Housing prices lost touch with reality around 2004, earlier in some markets. But now that developers have cut back on building (permits issued were remarkably low in August), buyers will start digesting this inventory. Already housing in the Midwest is so cheap that I would not hesitate to move a business there to take advantage of the low costs. But every market is different. San Diego, with its near-perfect weather and ocean access, will probably snap back faster than real estate in the Central Valley of California, where most people live only because they can't afford a coastal home.
With the dollar low imports should continue to boom, meaning more hiring in manufacturing and agriculture. As soon as builders start seeing their inventories dwindle they will up their output, putting demand on lumber and other housing components. Selling furniture and appliances will swing back. Of course this process is one measured in months or quarters, not days.
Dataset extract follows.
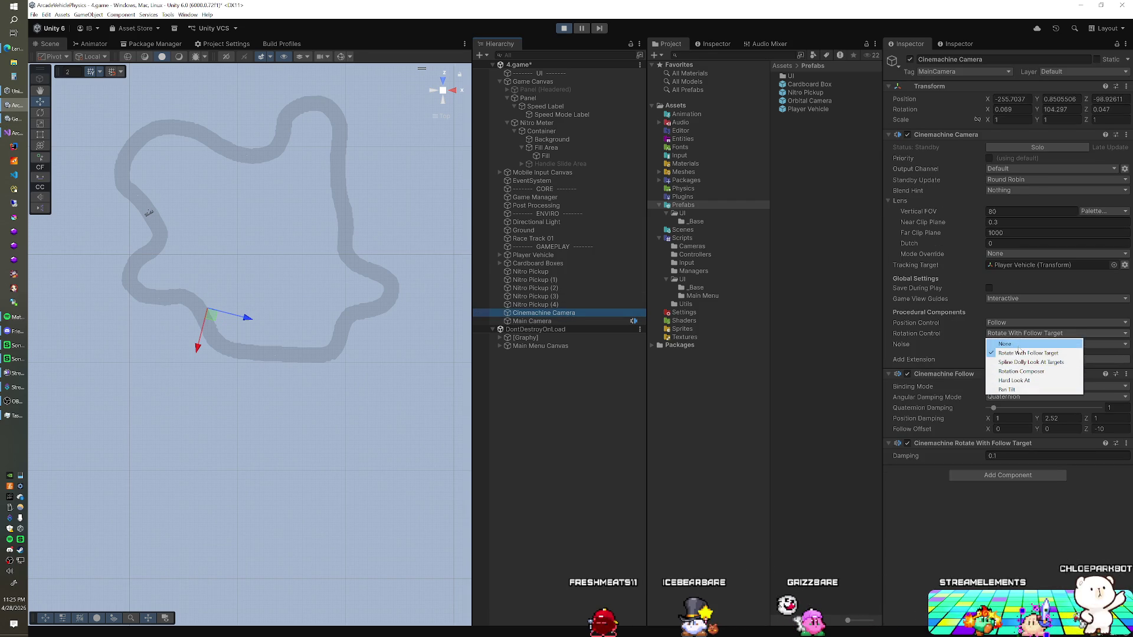
Review the Position Control, Binding Mode and Standby Update choices, keeping Follow and the existing settings.
{"action": "left_click", "coordinate": [1014, 323]}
Unemployment is at reasonable levels despite massive layoffs in the housing sector. So if the housing sector even stabilizes, labor availability will be tight.
Of course, there is always a spread of paths to the future, and you can guess at the probabilities to match to the paths. There is some real probability of a recession, perhaps brought on by more turmoil in financial institutions. But there is a real possibility that this summer was a panic for no good reason, and that the Federal Reserve will regret even the cut it made this week.
The most probable path, in my eye, is a return to moderate economic growth in Q4 followed by strong growth in 2008. Of course as more data comes in the Fed will evaluate it, as we all will. But given the most probable path, I think the Feds should hold interest rates steady for about 6 months. Then they will probably have to raise rates again to keep all the people jumping back into real estate and stock speculation from having too big of a party.
Work smart, spend cautiously, then save, and invest wisely.